Die Bitte ward mit solcher Entschiedenheit ausgesprochen, daß der alte Herr ganz verschüchtert wurde. Er stand auf und meinte, es werde ihm jetzt auch zu kühl, er wolle hinuntergehen in die Kajüte. Robert Adlau blieb allein zurück, aber die finstere Falte stand noch auf seiner Stirn, sie schien nur tiefer zu werden, als er halblaut sagte:

„Also sie ist Witwe! Pah, was geht es mich an! Wir beide sind fertig miteinander, Frau Baronin von Wilkow!“ –

Einige Stunden später landete der Dampfer in Korfu. In unmittelbarer Nähe stiegen die Berge der Insel und des nahen Festlandes auf, sie schienen von allen Seiten aus der Flut emporzuwachsen, ein mächtiger Rahmen für das in südlicher Schönheit leuchtende Landschaftsbild. Immer deutlicher wurden die Häuser und Villen der hellschimmernden Stadt am Ufer, und jetzt stieß ein Schwarm von Booten dort ab, um die Landenden aufzunehmen.

Die Reisenden waren sämtlich auf Deck gekommen, unter ihnen auch Geheimrat Rottenstein mit seiner Tochter und Herr Wellborn, der, das Reisebuch in der Hand, mit unendlicher Wißbegierde jeden Berggipfel und jede Meeresbucht studierte.

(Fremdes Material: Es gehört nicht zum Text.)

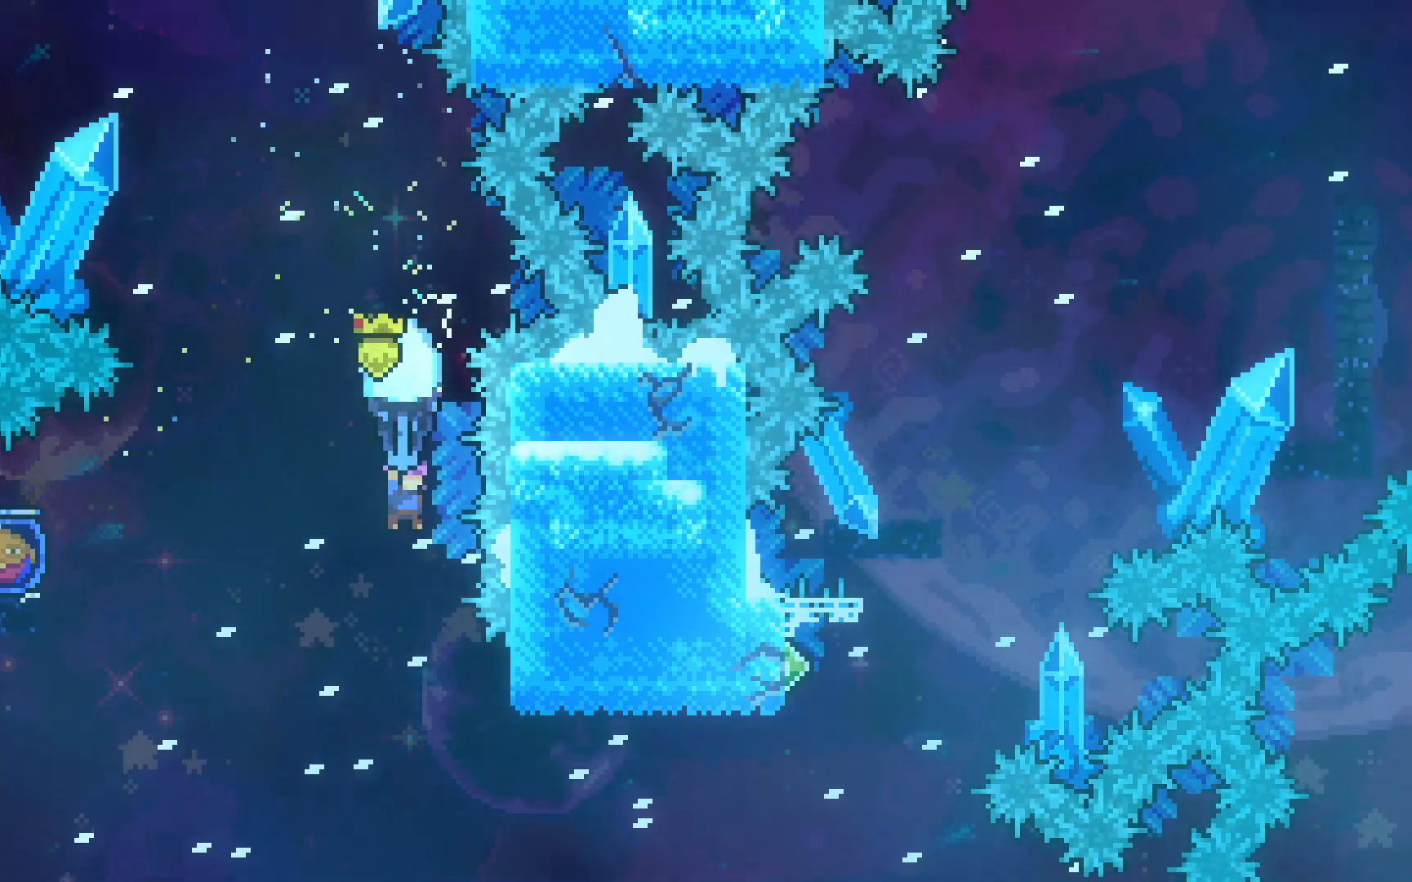
{"keys": ["grab", "right", "up"], "events": [[217, "down", "up"], [217, "right", "down"], [367, "up", "down"]]}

Einige Schritte entfernt stand Adlau und spähte scharf nach den Booten hinüber, die pfeilschnell und zierlich wie Schwalben über die blaue Meeresfläche dahin schossen, allen voran eine größere Barke, die, von zwei Matrosen gerudert, an ihrer Spitze die deutsche Flagge zeigte. Die Insassen, ein stattlicher Mann und eine noch junge hübsche Frau mit zwei Kindern, schienen gleichfalls an Bord des Dampfers jemand zu suchen. Jetzt flatterte ein weißes Tuch dort und gleich darauf wurden über die Wellen hinweg jubelnde Grüße ausgetauscht.

„Da ist er! Robert! – Willkommen, Schwager!“ und ein freudiges „Grüß Gott! Da bin ich!“ kam von Bord zurück.

Der Dampfer hielt, die Schiffstreppe wurde hinuntergelassen, als das Boot eben anlegen wollte, aber Adlau wartete das nicht ab. Kaum die Stufen berührend, schwang er sich mit einem kühnen Satze hinüber in das kleine Schiff, umfaßte die Schwester, schüttelte dem Schwager die Hand und wandte sich dann zu den Kindern, die dem fremden Onkel freudig die Aermchen entgegenstreckten.

„Dieser Herr aus Amerika scheint sehr wagehalsiger Natur zu sein,“ bemerkte Wellborn, der diese Eigenschaft offenbar nicht besaß. „War das ein Sprung, mit dem er in das Boot hinuntersetzte! Um ein Haar wäre es umgeschlagen und er selbst wäre ins Meer gestürzt. Man soll das Schicksal nie herausfordern, meinen Sie nicht auch, Herr Geheimrat?“

Der alte Herr betrachtete halb teilnehmend, halb neidisch die Familienscene da unten in der Barke.

„Jawohl, der wird empfangen und begrüßt!“ brummte er vor sich hin, „der ist gleich daheim bei seiner Familie, und unsereins muß ins Hotel, wo es natürlich wieder schändliches Essen giebt und Betten, wie – ums Himmels willen, wo ist denn meine Tochter geblieben? Da schreit mich dieser Mensch in drei verschiedenen Sprachen an, von denen ich keine einzige verstehe! Was will er denn? Ich glaube, jetzt spricht der Kerl gar griechisch oder arabisch. Elfriede, so komme mir doch zu Hilfe!“

Der arme Geheimrat, der nur seine Muttersprache redete, stand in der That ganz hilflos vor einem der Kommissionäre der Hotels, die jetzt an Bord kamen, um sich der Reisenden und ihres Gepäcks zu bemächtigen. Er hatte den fremden Herrn vergebens englisch und französisch angeredet und versuchte es nun mit dem Italienischen. Frau von Wilkow war bei jener Begrüßung rasch zurückgetreten, als wollte sie von den Insassen des Bootes nicht gesehen werden, erst auf den Not- und Hilferuf ihres Vaters kam sie herbei und gab dem Dienstbeflissenen die nötigen Befehle.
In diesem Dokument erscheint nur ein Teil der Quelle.